Given enough information, most individuals tend to make the “right” decision. In the case of health insurance, all things being equal, the “right” decision is to go to the highest quality and lowest cost providers. The problem with health insurance is that rarely do the end users have enough information and therefore those who pay the majority of the bill are left with hope as the primary strategy to achieving the “right” decision. If, however, a plan has effective medical management in place the right decision is made almost every time.
For example, consider an employer with 1000 employees and a typical commercial plan:
- Statistically, they will average 20 hip replacements per year
- Billed charges at the local hospital are $89,586.57 per procedure
- The PPO network discount is 60%, lowering the cost of the procedure to $35,827.43
- The total spent for the 20 surgeries is: $716,548.60 over the course of the year
Now, consider this employer implements a Total Control Health Plan with effective medical management.
- 20 hip replacement surgeries requested
- 5 denied as not medically necessary & appropriate = $0 spent
- 8 done at Ambulatory Surgery Center for $15,499 each = $123,992
- 7 done at inpatient hospital @ 140% of MCR which is $26,460.19 each = $192,221.32
- Total spend for 15 surgeries $316,213.32
The total annual savings for this procedure alone is: $400,355.28
How would this translate to a smaller employer?

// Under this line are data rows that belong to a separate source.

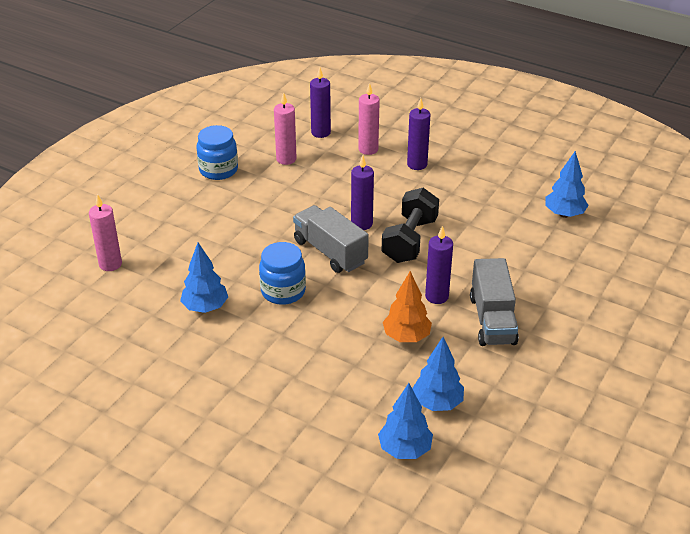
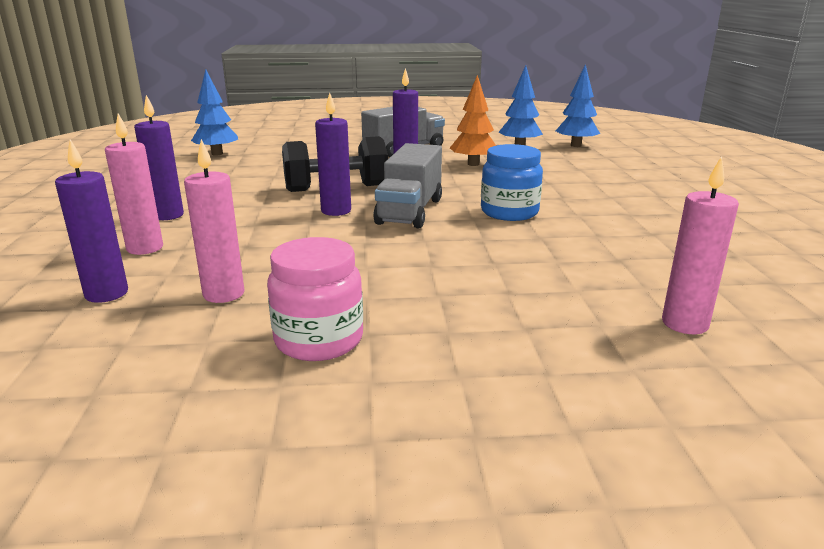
camera: 125 degrees left, 15 degrees down
(205, 307) = (607, 236): blue tree -> none
(218, 170) = (319, 340): blue jar -> pink jar

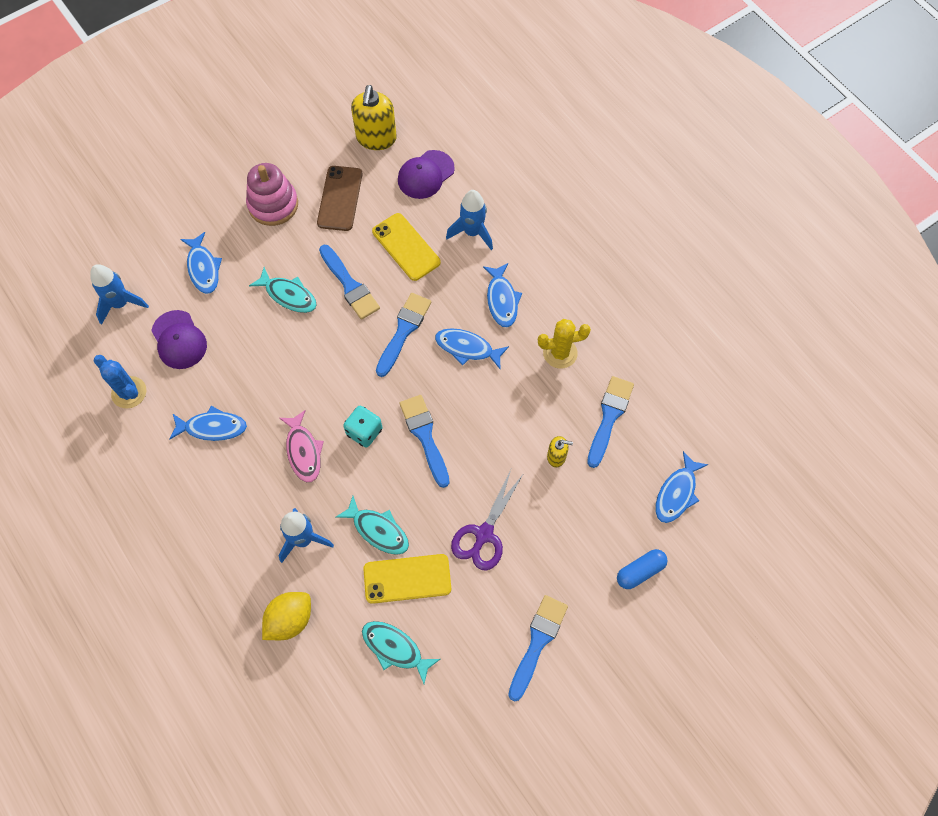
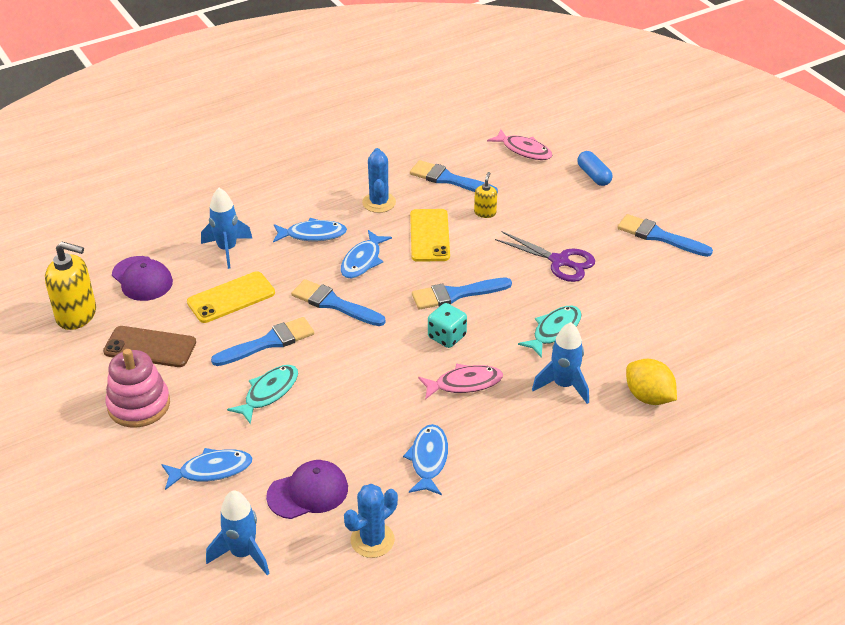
camera: 85 degrees left, 25 degrees down
(395, 648) = (672, 323): turquoise fish -> none
(407, 578) = (603, 313): yellow phone -> yellow phone (429, 235)
(560, 353) = (379, 202): yellow cactus -> blue cactus
(677, 493) = (524, 150): blue fish -> pink fish

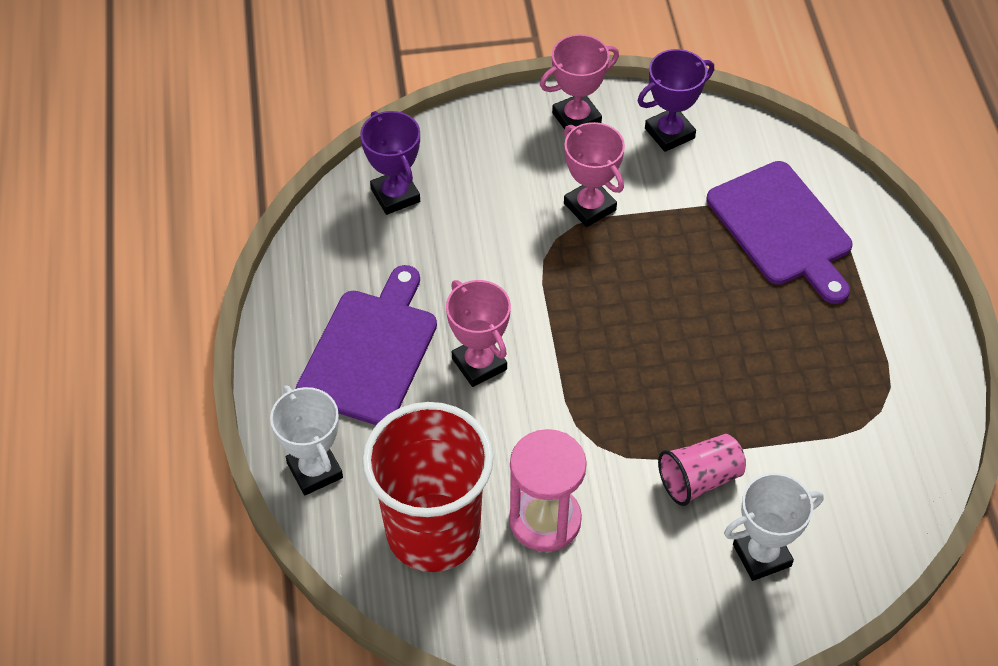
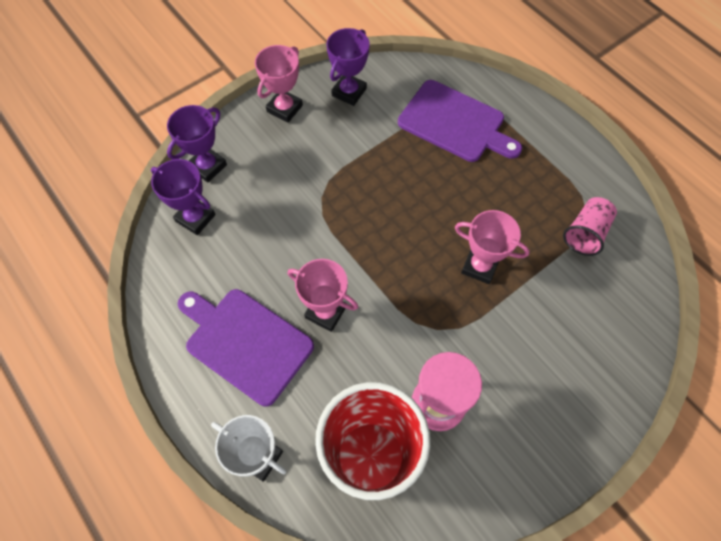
camera: 30 degrees left, 10 degrees up
(370, 352) = (245, 343): purple cutting board -> purple cutting board turned 45 degrees counterclockwise
(443, 145) = (207, 166): none -> purple trophy
(589, 207) = (330, 164): pink trophy -> pink trophy (480, 266)
(699, 479) = (514, 318): pink cup -> pink cup (585, 233)
(761, 555) = (584, 350): white trophy -> none

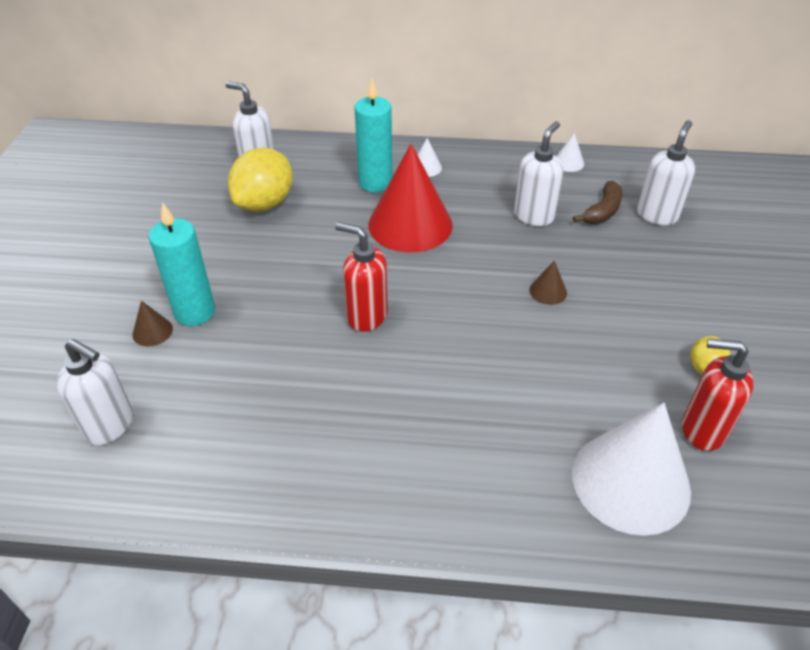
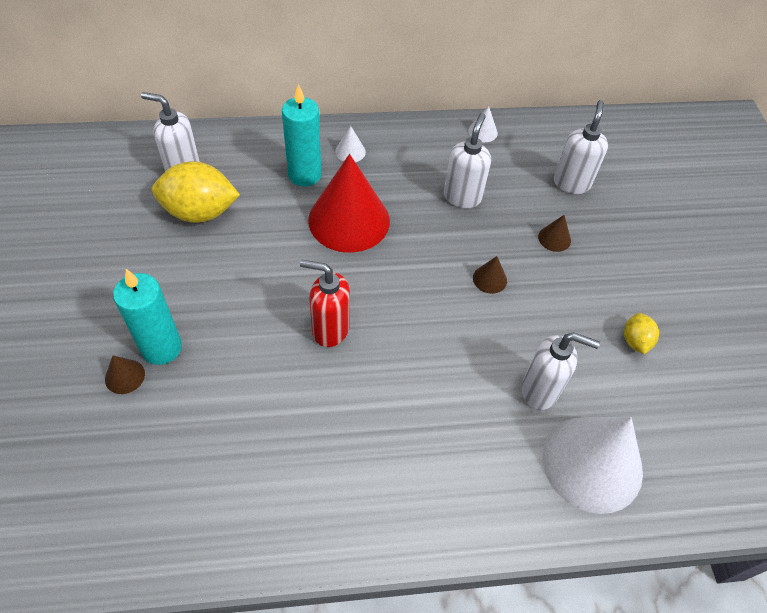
camera: 15 degrees left, 10 degrees up
(110, 426) = (112, 487): white soap dispenser -> white soap dispenser (540, 390)
(265, 203) = (200, 212): yellow lemon -> yellow lemon turned 75 degrees clockwise
(602, 211) = (523, 184): brown banana -> none
(628, 262) = (554, 238): none -> brown cone
(701, 430) = (641, 403): red soap dispenser -> none

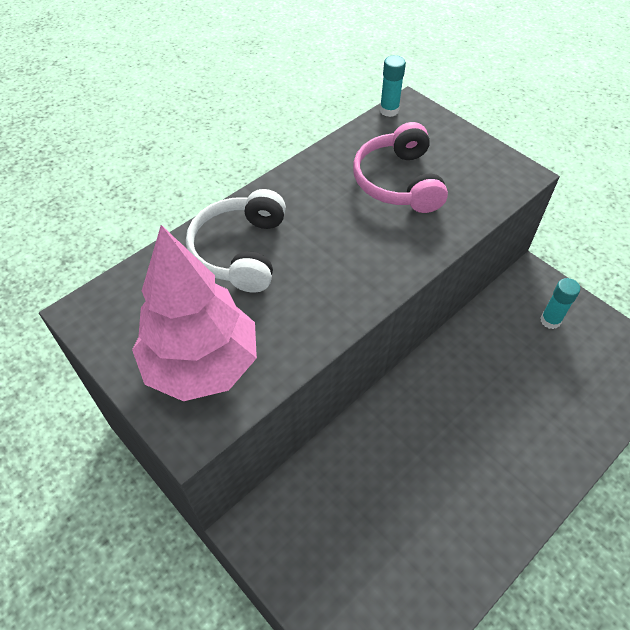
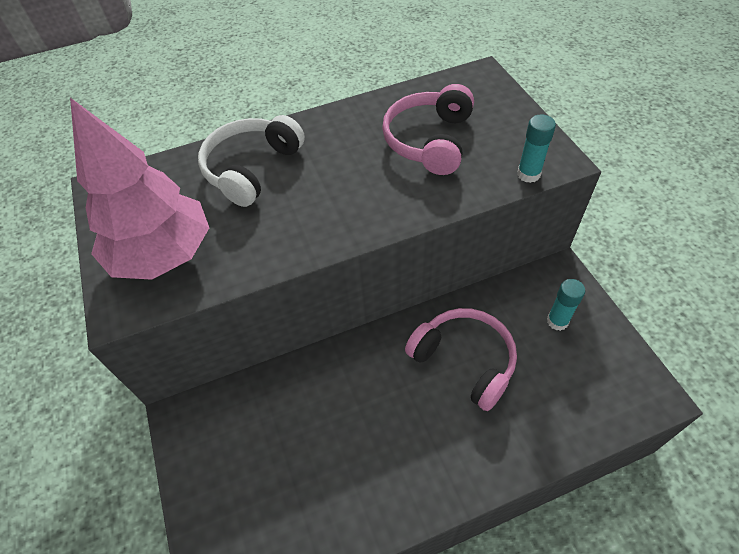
camera: 25 degrees right, 0 degrees up
(389, 110) = (459, 74): turquoise glue stick -> turquoise glue stick (528, 174)
(490, 381) = (464, 360): none -> pink headphones

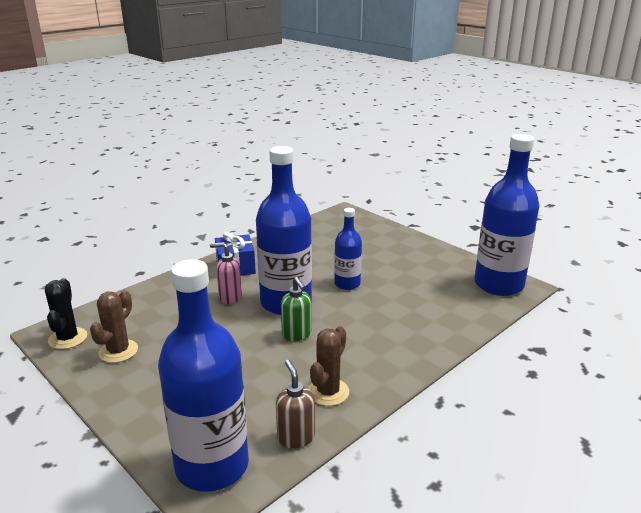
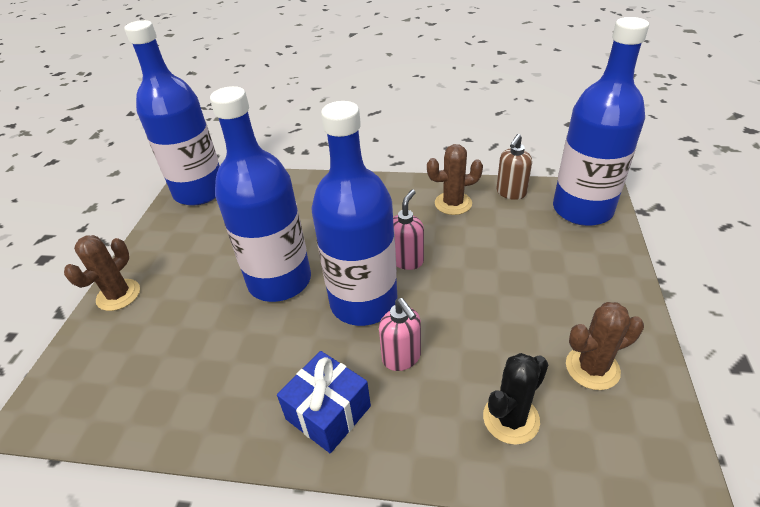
camera: 125 degrees left, 15 degrees up
(68, 338) = (649, 444): black cactus -> black cactus (511, 419)
(296, 335) = (407, 260): green soap dispenser -> pink soap dispenser
(347, 284) = (279, 280): blue bottle -> blue bottle, size x1.87
(404, 238) = (118, 295): none -> brown cactus

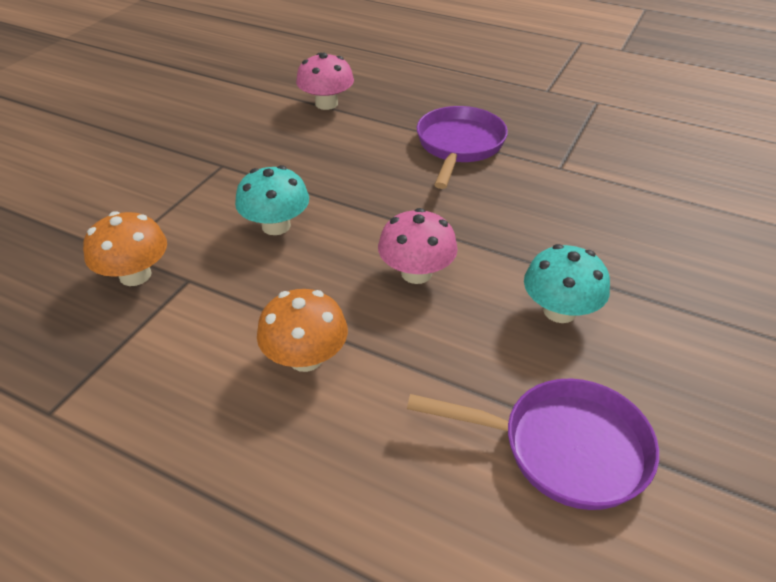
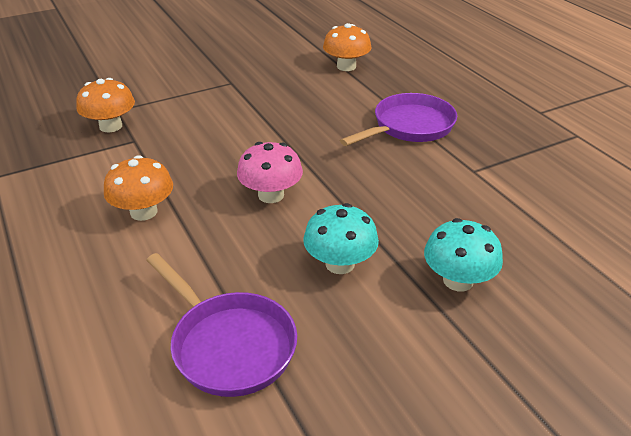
camera: 35 degrees right, 5 degrees down
(276, 226) = (219, 130): turquoise mushroom -> turquoise mushroom (458, 280)
(326, 104) = (346, 66): pink mushroom -> orange mushroom

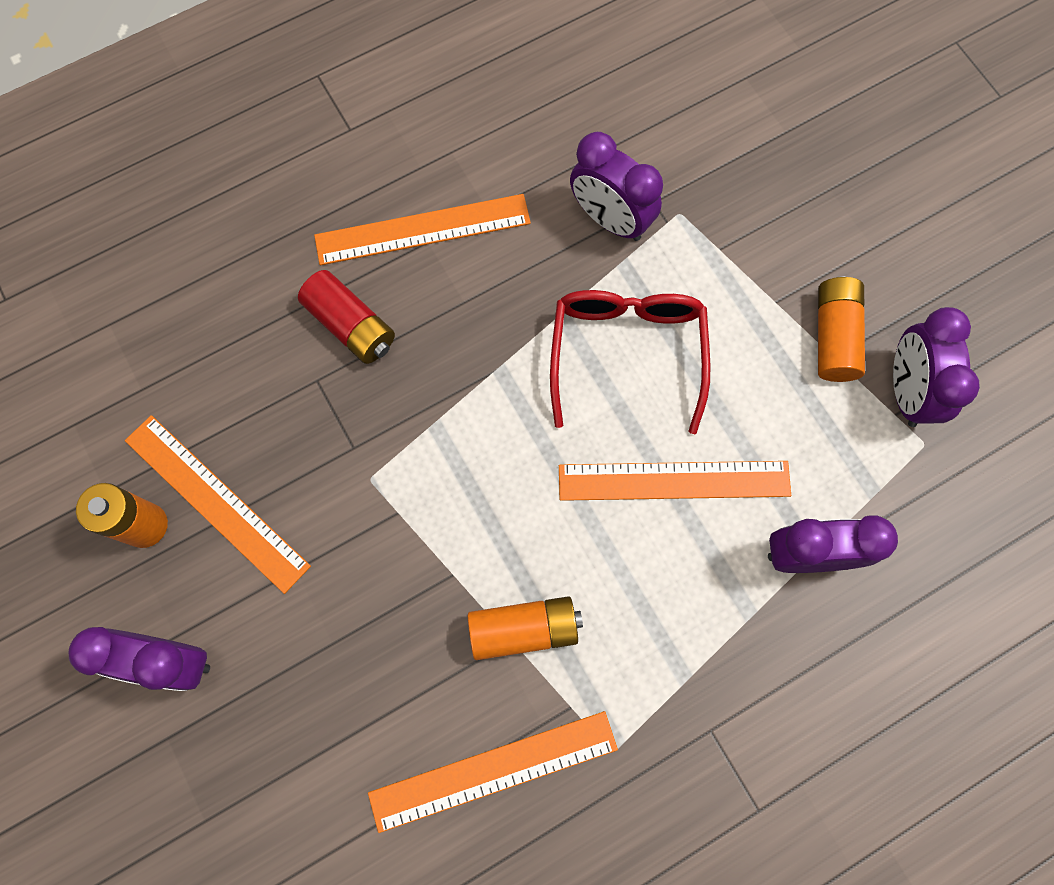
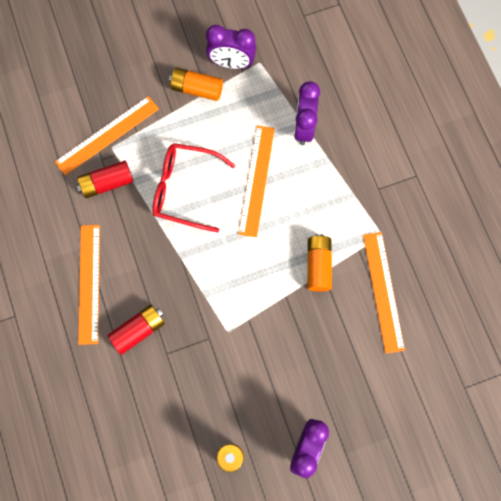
camera: 80 degrees left, 0 degrees up
(216, 502) = (225, 416): orange ruler -> orange ruler (107, 135)
(610, 219) = (107, 183): purple clock -> red battery

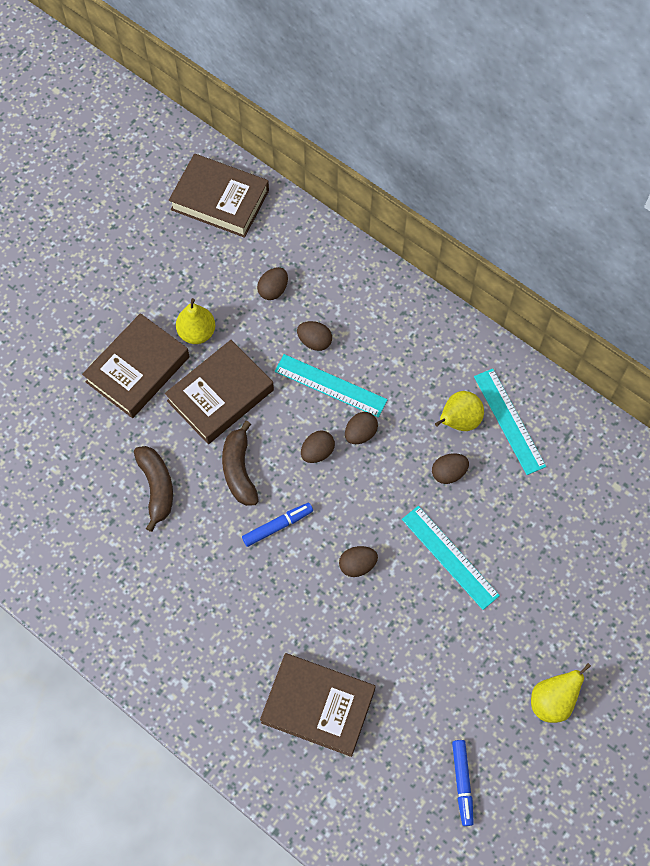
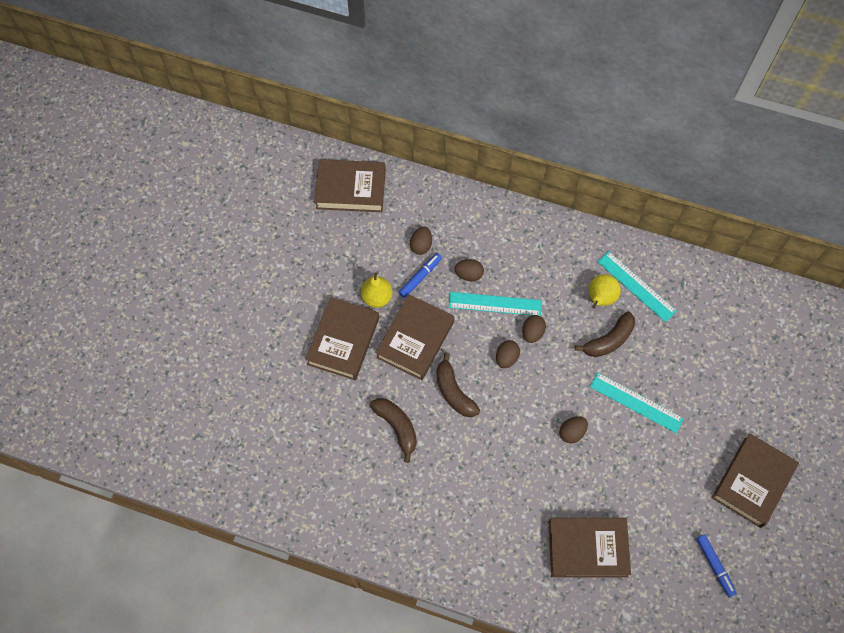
camera: 20 degrees left, 0 degrees up
(278, 526) = (500, 424): blue marker -> blue marker (420, 277)
(448, 473) = (609, 340): brown egg -> brown banana
(552, 701) = (752, 482): yellow pear -> brown book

- 69 ee car dealership / 166 members on the plan
- 3 hip replacement surgeries anticipated
- PPO Cost at local hospital is 3x $35,827.43
- $107,482.29 total cost under traditional financial arrangement
- 1 should have been denied = $0
- 1 should have been done at Ambulatory Surgery Center = $15,499
- 1 should have been done at hospital @ 140% MCR = $27,460.19
- $42,959.19 is what the plan should actually spend
But what does this really mean to the employer?
- Average new car dealer makes 1-2% on new vehicle sales
- The average new car sale price in US is $33,560
- To recoup $64,523 in overspend, they have to sell $3,226,155 worth of new cars
- The most expensive new car on the planet is the Limited Edition Bugatti Veyron by Mansory Vivere. It costs $3.4m.
You only have to sell 1 of those to recoup the overspend!
- OR you have to sell 97 average cars to recoup the overspend
- The average new car salesman sells 10 cars per month
If you’re the typical US auto dealership – your best salesman just worked almost 10 months selling cars in order to cover the overspend your traditional financial arrangement allowed to happen.